An anti-cybercrime operation led by Interpol has revealed nearly 9,000 malware-infected servers and hundreds of compromised websites in Southeast Asia, the body revealed on April 24. The operation offers yet more evidence of the scale of the cyber challenge faced by Southeast Asian states and the urgent need of countermeasures to tackle it.
As I have written before, Southeast Asian states as well as ASEAN as a grouping have been grappling with a growing cyber threat. Indeed, even Singapore, which had already been devoting significant attention and resources to addressing the problem, saw the first-ever publicly disclosed hacking of its defense ministry’s Internet-connected system in February which led to the theft of personal data of hundreds of employees.
In response, countries have been stepping up efforts to deal with the challenge over the past few years through various means, including boosting their capabilities and working more with each other and extraregional partners. Examples abound, whether it is Indonesia’s effort to create a new cyber agency, Singapore’s new ASEAN Cyber Capacity Program (ACCP) announced at the inaugural ASEAN Ministerial Conference on Cybersecurity last October, or the Philippines’ proposal to establish a cyber security working group within the ASEAN Defense Ministers Meeting Plus (ADMM-Plus) that was accepted recently (See: “Singapore Unveils New ASEAN Cyber Initiative”).
The operation by the Interpol Global Complex for Innovation, a cutting-edge research and development facility that opened in Singapore in 2014, provides additional evidence regarding how pervasive cybercrimes are in the region as well as the threats they pose.

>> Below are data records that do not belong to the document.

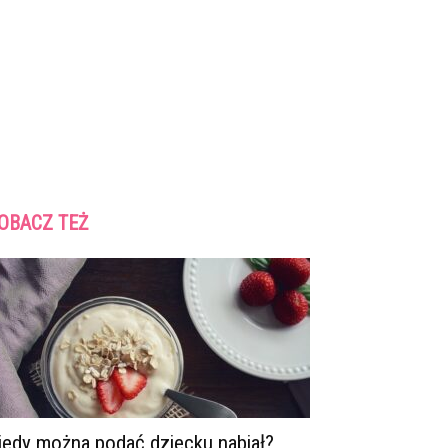
OBACZ TEŻ
iedy można podać dziecku nabiał?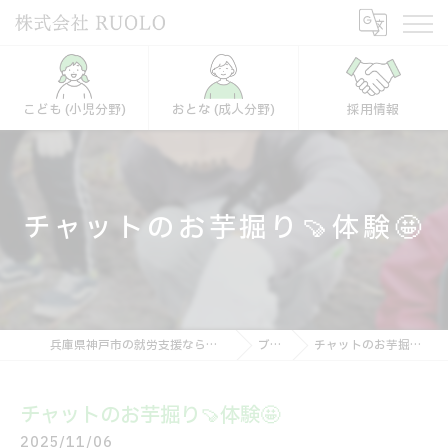
こども (小児分野)
おとな (成人分野)
採用情報
チャットのお芋掘り🍠体験🤩
兵庫県神戸市の就労支援なら株式会社RUOLO
ブログ
チャットのお芋掘り🍠体験🤩
チャットのお芋掘り🍠体験🤩
2025/11/06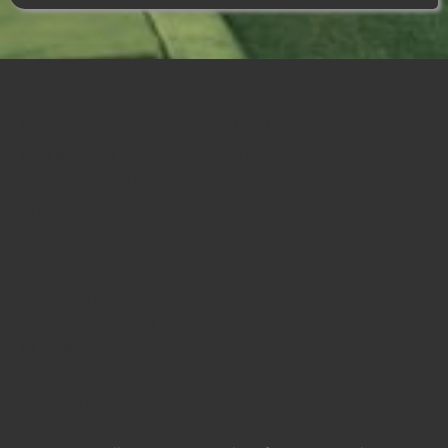
Home
Contact
Info
WEBSHOP
Mijn account
Gastenboek
RETOUR EN GARANTIE
BLOG MET TIPS
BLOG
Vande Walle, Stijn
BE0892413064
zwingelkotstraat 7
8710 wielsbeke
België
0468192521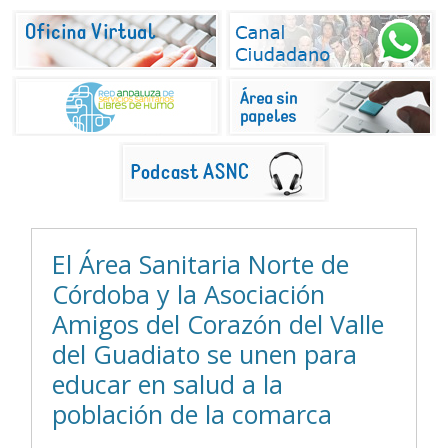
El Área Sanitaria Norte de
Córdoba y la Asociación
Amigos del Corazón del Valle
del Guadiato se unen para
educar en salud a la
población de la comarca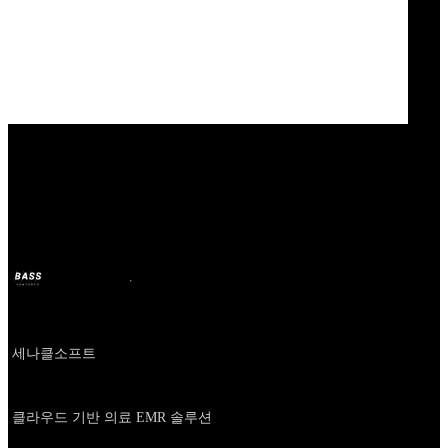
Our Bands
세나클
BASS
11 oct 2024
hace 2 años
Company
세나클소프트
About
클라우드 기반 의료 EMR 솔루션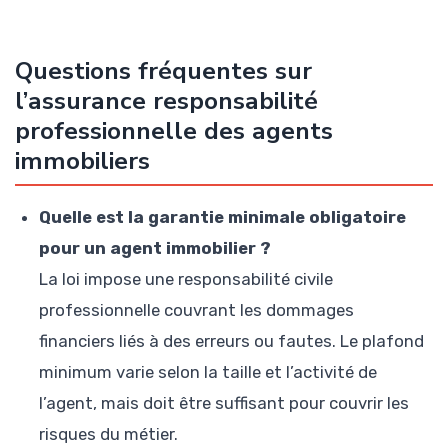
Questions fréquentes sur
l’assurance responsabilité
professionnelle des agents
immobiliers
Quelle est la garantie minimale obligatoire
pour un agent immobilier ?
La loi impose une responsabilité civile
professionnelle couvrant les dommages
financiers liés à des erreurs ou fautes. Le plafond
minimum varie selon la taille et l’activité de
l’agent, mais doit être suffisant pour couvrir les
risques du métier.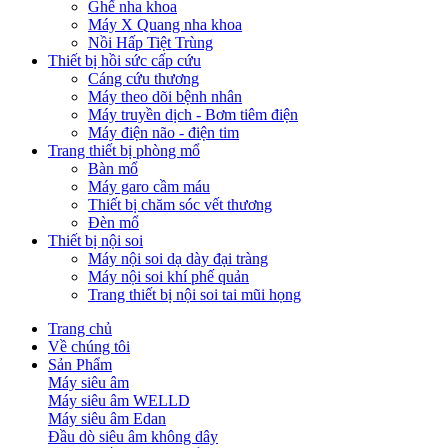
Ghế nha khoa
Máy X Quang nha khoa
Nồi Hấp Tiệt Trùng
Thiết bị hồi sức cấp cứu
Cáng cứu thương
Máy theo dõi bệnh nhân
Máy truyền dịch - Bơm tiêm điện
Máy điện não - điện tim
Trang thiết bị phòng mổ
Bàn mổ
Máy garo cầm máu
Thiết bị chăm sóc vết thương
Đèn mổ
Thiết bị nội soi
Máy nội soi dạ dày đại tràng
Máy nội soi khí phế quản
Trang thiết bị nội soi tai mũi họng
Trang chủ
Về chúng tôi
Sản Phẩm
Máy siêu âm
Máy siêu âm WELLD
Máy siêu âm Edan
Đầu dò siêu âm không dây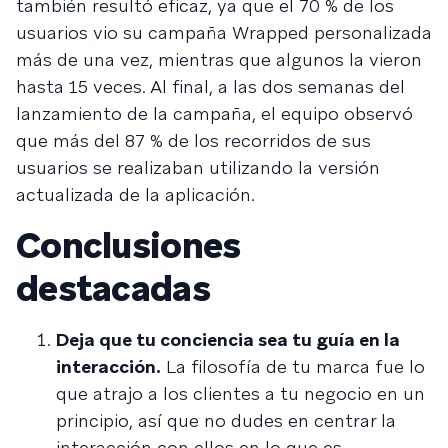
también resultó eficaz, ya que el 70 % de los
usuarios vio su campaña Wrapped personalizada
más de una vez, mientras que algunos la vieron
hasta 15 veces. Al final, a las dos semanas del
lanzamiento de la campaña, el equipo observó
que más del 87 % de los recorridos de sus
usuarios se realizaban utilizando la versión
actualizada de la aplicación.
Conclusiones
destacadas
Deja que tu conciencia sea tu guía en la
interacción.
La filosofía de tu marca fue lo
que atrajo a los clientes a tu negocio en un
principio, así que no dudes en centrar la
interacción con ellos en lo que es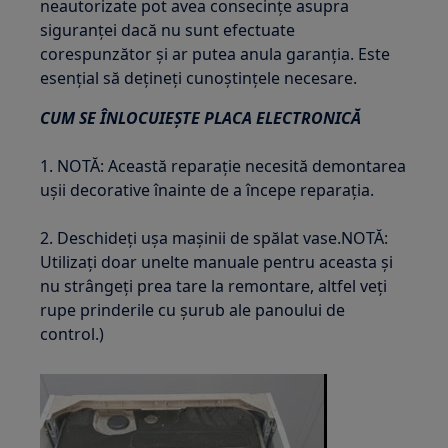
neautorizate pot avea consecințe asupra
siguranței dacă nu sunt efectuate
corespunzător și ar putea anula garanția. Este
esențial să dețineți cunoștințele necesare.
CUM SE ÎNLOCUIEȘTE PLACA ELECTRONICĂ
1. NOTĂ: Această reparație necesită demontarea
ușii decorative înainte de a începe reparația.
2. Deschideți ușa mașinii de spălat vase.NOTĂ:
Utilizați doar unelte manuale pentru aceasta și
nu strângeți prea tare la remontare, altfel veți
rupe prinderile cu șurub ale panoului de
control.)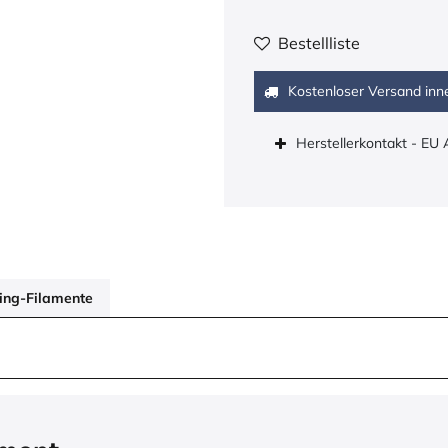
Bestellliste
Kostenloser Versand inn
Herstellerkontakt - EU
ring-Filamente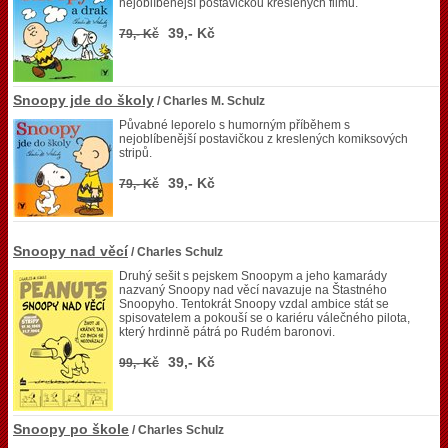
nejoblíbenější postavičkou kreslených filmů.
39,- Kč
79,- Kč
Snoopy jde do školy
/ Charles M. Schulz
Půvabné leporelo s humorným příběhem s
nejoblíbenější postavičkou z kreslených komiksových
stripů.
39,- Kč
79,- Kč
Snoopy nad věcí
/ Charles Schulz
Druhý sešit s pejskem Snoopym a jeho kamarády
nazvaný Snoopy nad věcí navazuje na Štastného
Snoopyho. Tentokrát Snoopy vzdal ambice stát se
spisovatelem a pokouší se o kariéru válečného pilota,
který hrdinně pátrá po Rudém baronovi.
39,- Kč
99,- Kč
Snoopy po škole
/ Charles Schulz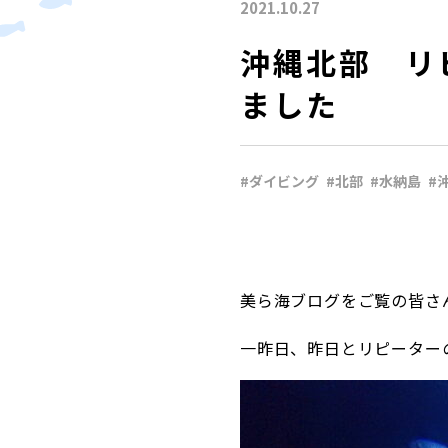
2021.10.27
沖縄北部 リ
ました
#ダイビング
#北部
#水納島
#
美ら海ブログをご覧の皆さ
一昨日、昨日とリピーター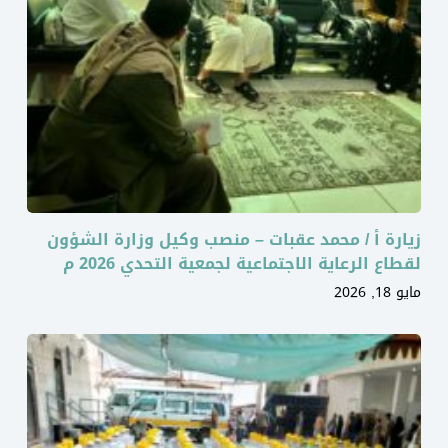
زيارة أ / محمد عقبات – منصب وكيل وزارة الشؤون
لقطاع الرعاية الاجتماعية لجمعية التحدي 2026 م
مايو 18, 2026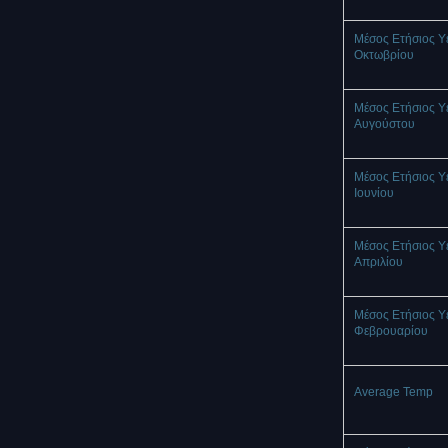
Μέσος Ετήσιος Υ
Οκτωβρίου
Μέσος Ετήσιος Υ
Αυγούστου
Μέσος Ετήσιος Υ
Ιουνίου
Μέσος Ετήσιος Υ
Απριλίου
Μέσος Ετήσιος Υ
Φεβρουαρίου
Average Temp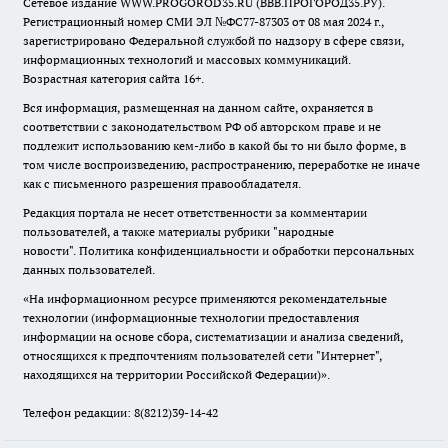
Сетевое издание WWW.PROGOROD35.RU (ВВВ.ПРОГОРОД35.РУ).
Регистрационный номер СМИ ЭЛ №ФС77-87303 от 08 мая 2024 г.,
зарегистрировано Федеральной службой по надзору в сфере связи,
информационных технологий и массовых коммуникаций.
Возрастная категория сайта 16+.
Вся информация, размещенная на данном сайте, охраняется в
соответствии с законодательством РФ об авторском праве и не
подлежит использованию кем-либо в какой бы то ни было форме, в
том числе воспроизведению, распространению, переработке не иначе
как с письменного разрешения правообладателя.
Редакция портала не несет ответственности за комментарии
пользователей, а также материалы рубрики "народные
новости".
Политика конфиденциальности и обработки персональных
данных пользователей
.
«На информационном ресурсе применяются рекомендательные
технологии (информационные технологии предоставления
информации на основе сбора, систематизации и анализа сведений,
относящихся к предпочтениям пользователей сети "Интернет",
находящихся на территории Российской Федерации)».
Телефон редакции: 8(8212)39-14-42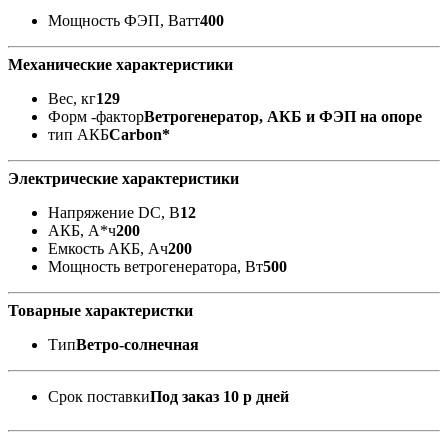
Мощность ФЭП, Ватт
400
Механические характеристики
Вес, кг
129
Форм -фактор
Ветрогенератор, АКБ и ФЭП на опоре
тип АКБ
Carbon*
Электрические характеристики
Напряжение DC, В
12
АКБ, А*ч
200
Емкость АКБ, Ач
200
Мощность ветрогенератора, Вт
500
Товарные характеристки
Тип
Ветро-солнечная
Срок поставки
Под заказ 10 р дней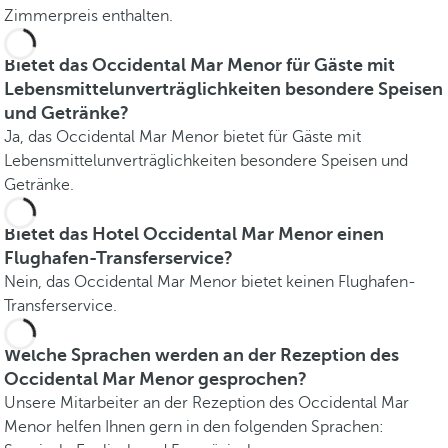
Zimmerpreis enthalten.
Bietet das Occidental Mar Menor für Gäste mit
Lebensmittelunverträglichkeiten besondere Speisen
und Getränke?
Ja, das Occidental Mar Menor bietet für Gäste mit
Lebensmittelunverträglichkeiten besondere Speisen und
Getränke.
Bietet das Hotel Occidental Mar Menor einen
Flughafen-Transferservice?
Nein, das Occidental Mar Menor bietet keinen Flughafen-
Transferservice.
Welche Sprachen werden an der Rezeption des
Occidental Mar Menor gesprochen?
Unsere Mitarbeiter an der Rezeption des Occidental Mar
Menor helfen Ihnen gern in den folgenden Sprachen: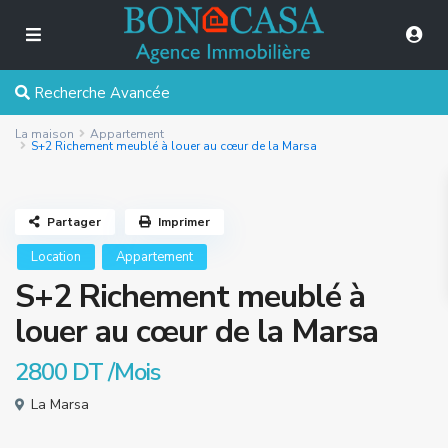
Recherche Avancée
La maison
Appartement
S+2 Richement meublé à louer au cœur de la Marsa
Partager
Imprimer
Location
Appartement
S+2 Richement meublé à
louer au cœur de la Marsa
2800 DT
/Mois
La Marsa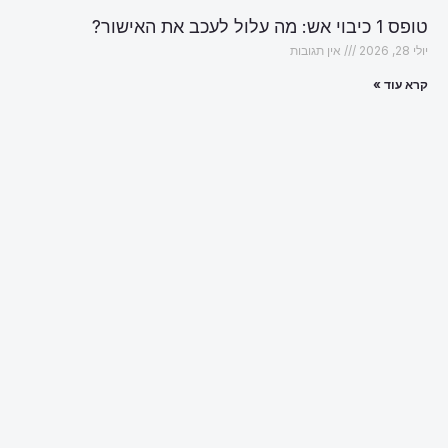
טופס 1 כיבוי אש: מה עלול לעכב את האישור?
יולי 28, 2026
אין תגובות
קרא עוד »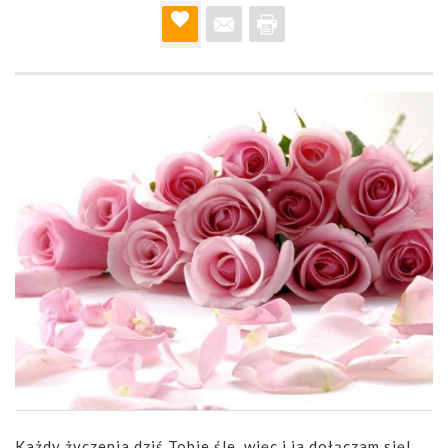
Każdy życzenia dziś Tobie śle, więc i ja dołączam się!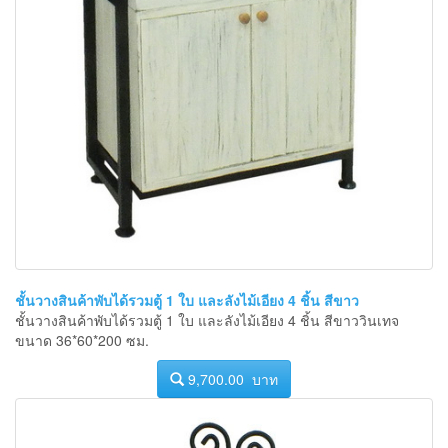
ชั้นวางสินค้าพับได้รวมตู้ 1 ใบ และลังไม้เอียง 4 ชิ้น สีขาว
ชั้นวางสินค้าพับได้รวมตู้ 1 ใบ และลังไม้เอียง 4 ชิ้น สีขาววินเทจ
ขนาด 36*60*200 ซม.
9,700.00 บาท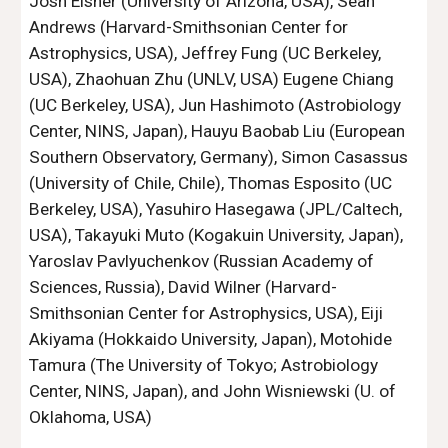
Josh Eisner (University of Arizona, USA), Sean 
Andrews (Harvard-Smithsonian Center for 
Astrophysics, USA), Jeffrey Fung (UC Berkeley, 
USA), Zhaohuan Zhu (UNLV, USA) Eugene Chiang 
(UC Berkeley, USA), Jun Hashimoto (Astrobiology 
Center, NINS, Japan), Hauyu Baobab Liu (European 
Southern Observatory, Germany), Simon Casassus 
(University of Chile, Chile), Thomas Esposito (UC 
Berkeley, USA), Yasuhiro Hasegawa (JPL/Caltech, 
USA), Takayuki Muto (Kogakuin University, Japan), 
Yaroslav Pavlyuchenkov (Russian Academy of 
Sciences, Russia), David Wilner (Harvard-
Smithsonian Center for Astrophysics, USA), Eiji 
Akiyama (Hokkaido University, Japan), Motohide 
Tamura (The University of Tokyo; Astrobiology 
Center, NINS, Japan), and John Wisniewski (U. of 
Oklahoma, USA)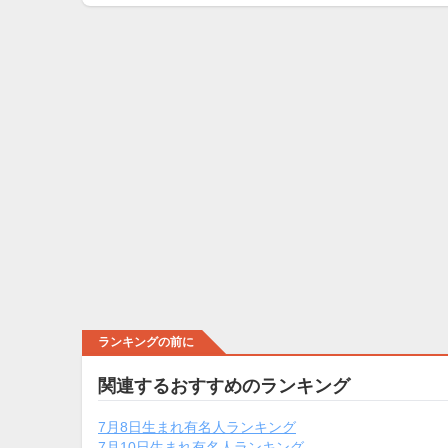
ランキングの前に
関連するおすすめのランキング
7月8日生まれ有名人ランキング
7月10日生まれ有名人ランキング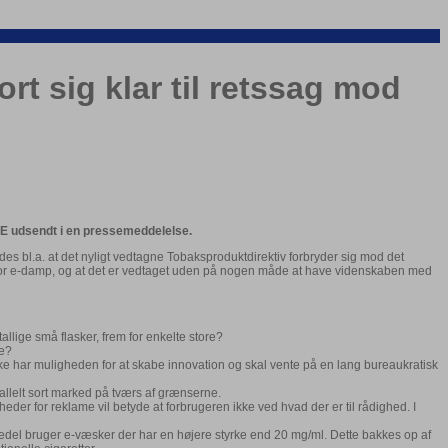
t sig klar til retssag mod
CE udsendt i en pressemeddelelse.
es bl.a. at det nyligt vedtagne Tobaksproduktdirektiv forbryder sig mod det
for e-damp, og at det er vedtaget uden på nogen måde at have videnskaben med
allige små flasker, frem for enkelte store?
re?
 ikke har muligheden for at skabe innovation og skal vente på en lang bureaukratisk
allelt sort marked på tværs af grænserne.
er for reklame vil betyde at forbrugeren ikke ved hvad der er til rådighed. I
jerdedel bruger e-væsker der har en højere styrke end 20 mg/ml. Dette bakkes op af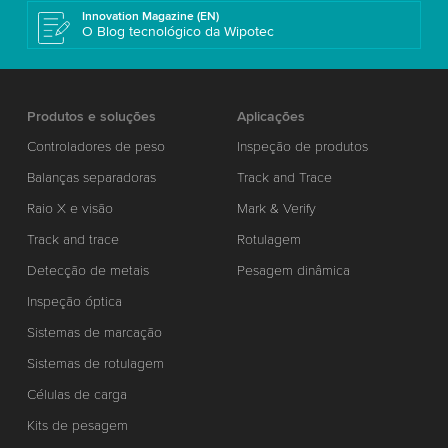
Innovation Magazine (EN)
O Blog tecnológico da Wipotec
Produtos e soluções
Aplicações
Controladores de peso
Inspeção de produtos
Balanças separadoras
Track and Trace
Raio X e visão
Mark & Verify
Track and trace
Rotulagem
Detecção de metais
Pesagem dinâmica
Inspeção óptica
Sistemas de marcação
Sistemas de rotulagem
Células de carga
Kits de pesagem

According to a statement released by Interpol on Monday, it highlighted threats posed by 8,800 active command and control (C2) servers in eight ASEAN countries, which include various malware families including those targeting financial institutions, spreading ransomware, and launching Distributed Denial of Service (DDoS) attacks and distributing spam. It also showed that nearly 270 websites were infected with a malware code, including several government websites that may have contained citizen’s personal data.
The Interpol-led operation brought together investigators from seven ASEAN countries – Indonesia, Malaysia, Myanmar, Philippines, Singapore, Thailand, and Vietnam – to share information on specific cybercrimes in each country, with cyber intelligence also provided by China. And in a demonstration of the importance of public-private sector cooperation in the cyber realm, the operation had inputs from seven private sector companies – Trend Micro, Kaspersky Lab, Cyber Defense Institute, Booz Allen Hamilton, British Telecom, Fortinet and Palo Alto Networks – which took part in pre-operational meetings to help develop actionable information packages.
According to Interpol, the information provided by the private sector and cyber issues highlighted by participating countries enabled specialists from Interpol’s Cyber Fusion Center to product 23 “Cyber Activity Reports” which highlight various threats and types of criminal activity identified as well as recommended actions to be taken by the relevant national authorities.